Noch eine Sache, über die niemand schreibt: Cache und eigene Weiterleitungen. Wenn Ihr Server eine Regel hat, die Anfragen mit ungewöhnlichem Referrer als verdächtig behandelt (manche Hotlink-Schutz-Konfigurationen und ein Teil der Regeln in Web Application Firewalls), prüfen Sie, ob google.com mit goto im Referrer-Pfad nicht auf einer Sperrliste gelandet ist. Das ist selten, aber die Folge wäre ein 403-Fehler für Nutzer aus der Suchmaschine, und so einen Fehler zeigt die Search Console mit Wochen Verzögerung.

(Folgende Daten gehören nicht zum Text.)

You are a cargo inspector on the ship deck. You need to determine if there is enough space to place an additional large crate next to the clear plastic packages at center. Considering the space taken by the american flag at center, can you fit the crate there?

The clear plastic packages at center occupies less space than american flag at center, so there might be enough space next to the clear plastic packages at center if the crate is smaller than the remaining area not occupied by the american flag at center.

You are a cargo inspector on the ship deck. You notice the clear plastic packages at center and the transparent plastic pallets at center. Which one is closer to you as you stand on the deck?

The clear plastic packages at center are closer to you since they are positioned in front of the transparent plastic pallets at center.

Was wir nicht wissen und wie Sie trotzdem handeln
Wir kennen weder das Token-Format noch wissen wir, ob Google es jemals dokumentieren will. Wir wissen nicht, ob die Weiterleitung alle Länder und Ergebnistypen erfasst oder nur die organischen Hauptlinks. Wir wissen nicht, was das Ziel jenseits des allgemeinen „gegen Missbrauch” ist, auch wenn die Ereigniskette um SerpAPI eine Antwort nahelegt. Und wir wissen nicht, wie sich Browser in kommenden Versionen verhalten, denn die Referrer-Richtlinie bei 302-Weiterleitungen hängt von ihnen ab, nicht von Google.
Die operative Entscheidung hängt von keiner dieser Lücken ab. Die Rankings sind dieselben wie vor dem 26. August. Die Search Console zeigt dasselbe wie vorher. Der Nutzer landet dort, wo er vorher landete. Geändert hat sich nur die Glaubwürdigkeit der Tools, die die Ergebnisse von außen lesen, und dorthin muss die Beweislast wandern: vom Tracker zur Search Console.

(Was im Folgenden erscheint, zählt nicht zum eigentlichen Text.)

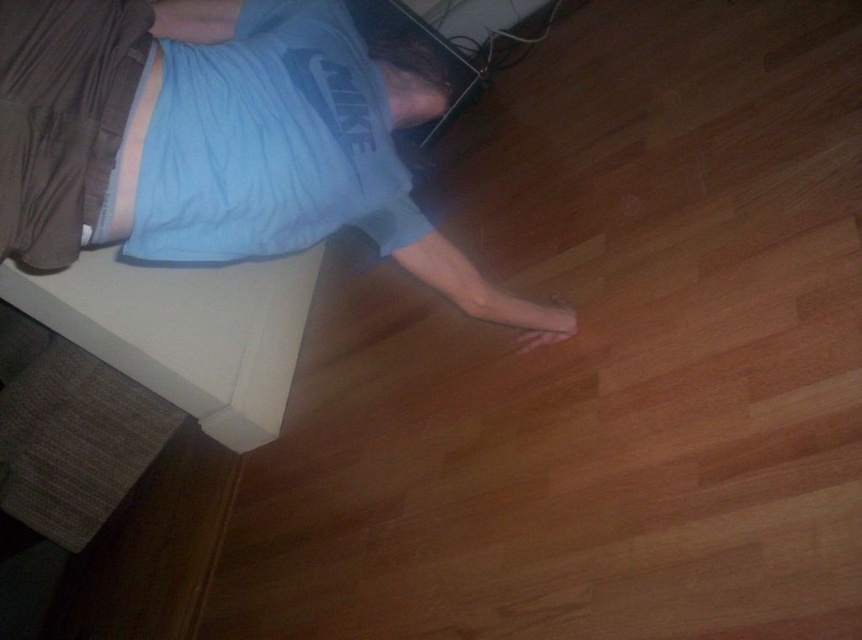
Question: Is blue cotton shirt at lower center wider than blue cotton shirt at upper left?

Choices:
 (A) no
 (B) yes

Answer: (B)

Question: Is blue cotton shirt at lower center positioned before blue cotton shirt at upper left?

Choices:
 (A) yes
 (B) no

Answer: (A)

Question: Considering the relative positions of blue cotton shirt at lower center and blue cotton shirt at upper left in the image provided, where is blue cotton shirt at lower center located with respect to blue cotton shirt at upper left?

Choices:
 (A) left
 (B) right

Answer: (B)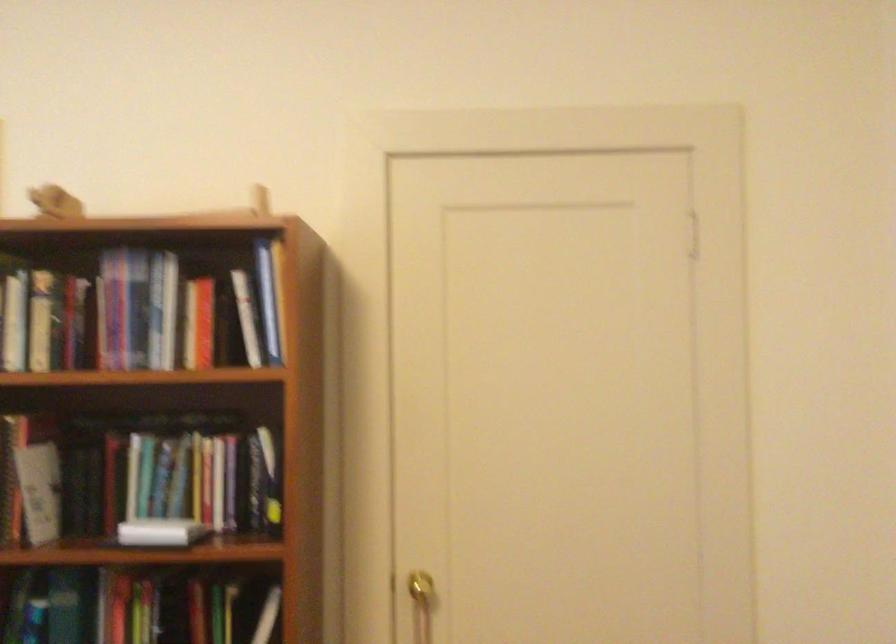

Drei Handgriffe, die das Thema abschließen:
- Vergleichen Sie in GA4 oder in Ihrem Tool den Anteil des organischen Google-Traffics in den Fenstern vor und nach dem 26. August. Ist er gefallen und die Klicks in der Search Console nicht, haben Sie ein Klassifizierungsproblem zu untersuchen. Ist er nicht gefallen, ist das Thema erledigt.
- Prüfen Sie Daten und Lücken im Rank-Tracker seit dem 20. August. Jeder Kundenbericht aus diesem Zeitraum sollte neben der Position aus dem Tool eine Spalte mit der Position aus der Search Console haben.

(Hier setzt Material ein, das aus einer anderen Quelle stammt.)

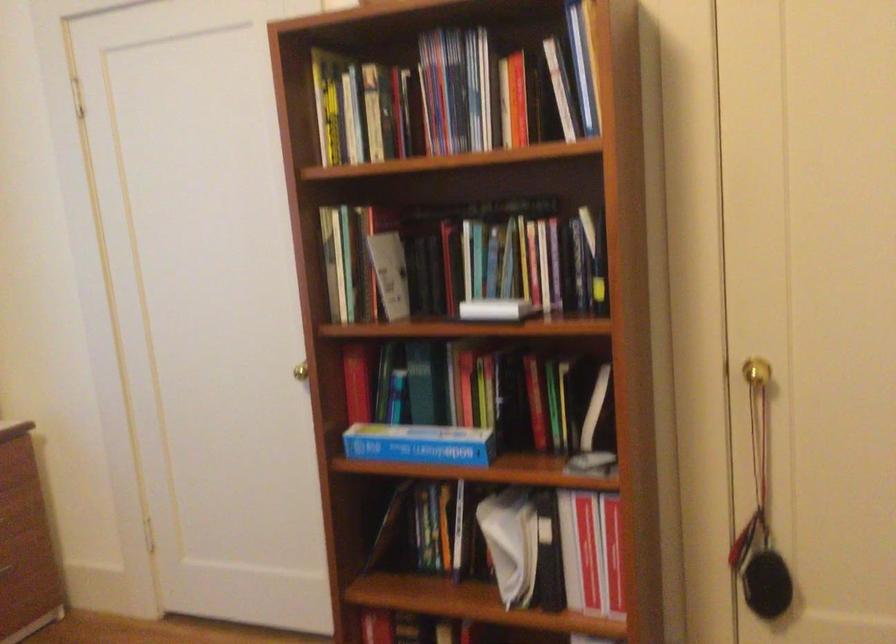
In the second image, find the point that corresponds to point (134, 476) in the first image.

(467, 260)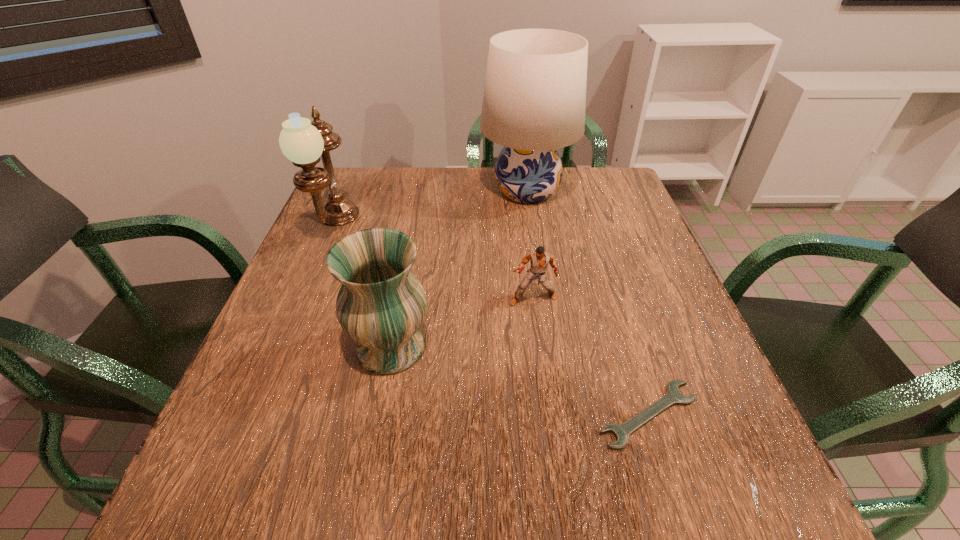
At what (x,y) coordinates should I click in order to perform the action: click on vacant space located on the front-facing side of the tallest object. Please return your answer as a coordinate pair (x, y). The width and height of the screenshot is (960, 540). Looking at the image, I should click on (460, 191).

- Entfernen Sie Plugins, die auf der Suchphrase aus dem Referrer beruhen, und prüfen Sie live die, die die Referrer-Domain abfragen.
Google hat den Tools die Karte der Ergebnisse genommen, nicht Ihnen den Traffic. Das ist der Unterschied zwischen einer Änderung, auf die man reagieren muss, und einer, von der man wissen muss. Diese ist die zweite.